'World's most beautiful drawing' out of vaults for two-hour outing
A sketch executed by Leonardo da Vinci for his masterpiece The Virgin of the Rocks, one version of which hangs in the National Gallery in London, gets a rare outing today when, for an afternoon, it will be removed from the hi-tech glass case in which it is preserved in the vaults of Turin's Royal Library, along with other treasures of the Renaissance.
For two hours, the exquisite drawing of the angel, described by the Italian art connoisseur Bernard Berenson as the most beautiful drawing in the world, will hang in the library of the Piazza Costello in Turin, in a sumptuous interior designed by the 18th-century Bolognese artist Pelagio Pelagi, to be admired by small guided groups.
Tomorrow it will be replaced in a glass case that protects it from the atmosphere and returned to the vault, where it becomes a centrepiece of a new show featuring works by Antonello and Jan Van Eyck as well as Leonardo.
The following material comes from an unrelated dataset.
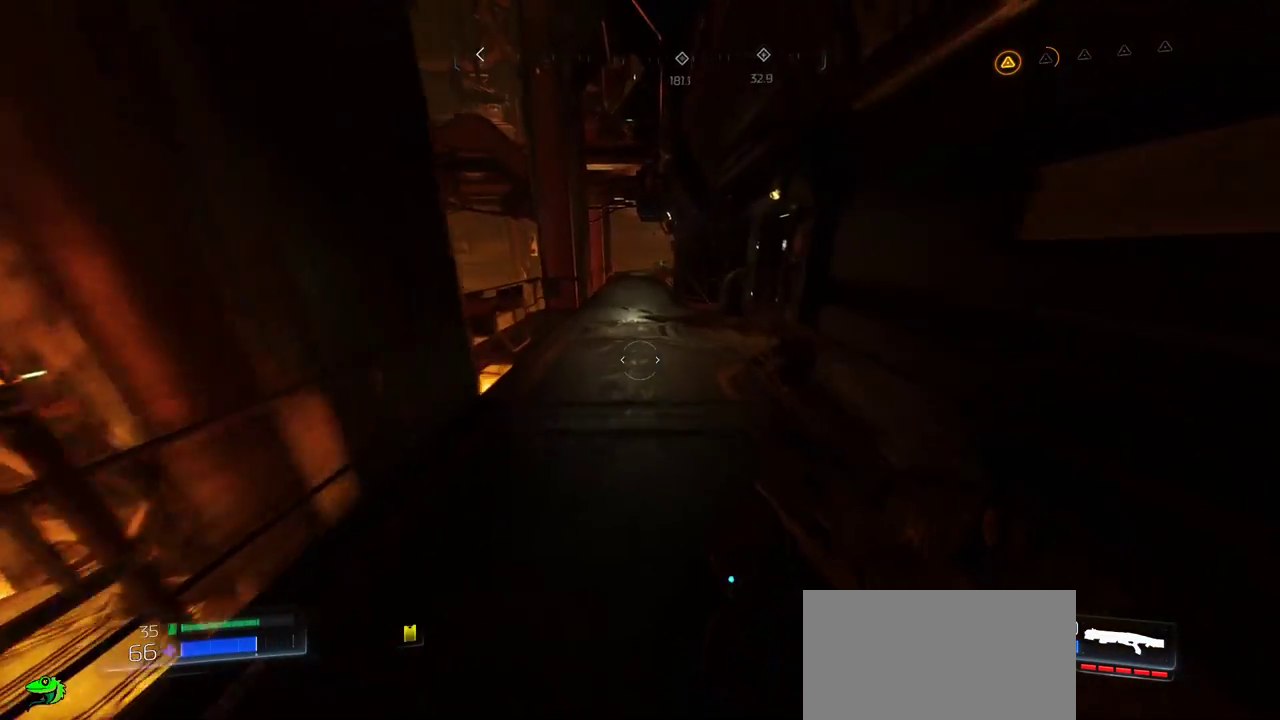
{"keys": ["w"], "mouse": [], "events": []}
The sketch was part of preparation for an altarpiece intended for a chapel in the church of San Francesco in Milan. The version of the painting in the National Gallery is one of the Leonardo works to be examined for the artist's fingerprints in the Universal Leonardo Project, set up to co-ordinate the first scientific examination of all his paintings.
Sister Wendy Beckett, in her book The Story of Painting, writes of the painted angel that it has "an interior wisdom, an artistic wisdom that has no pictorial rival".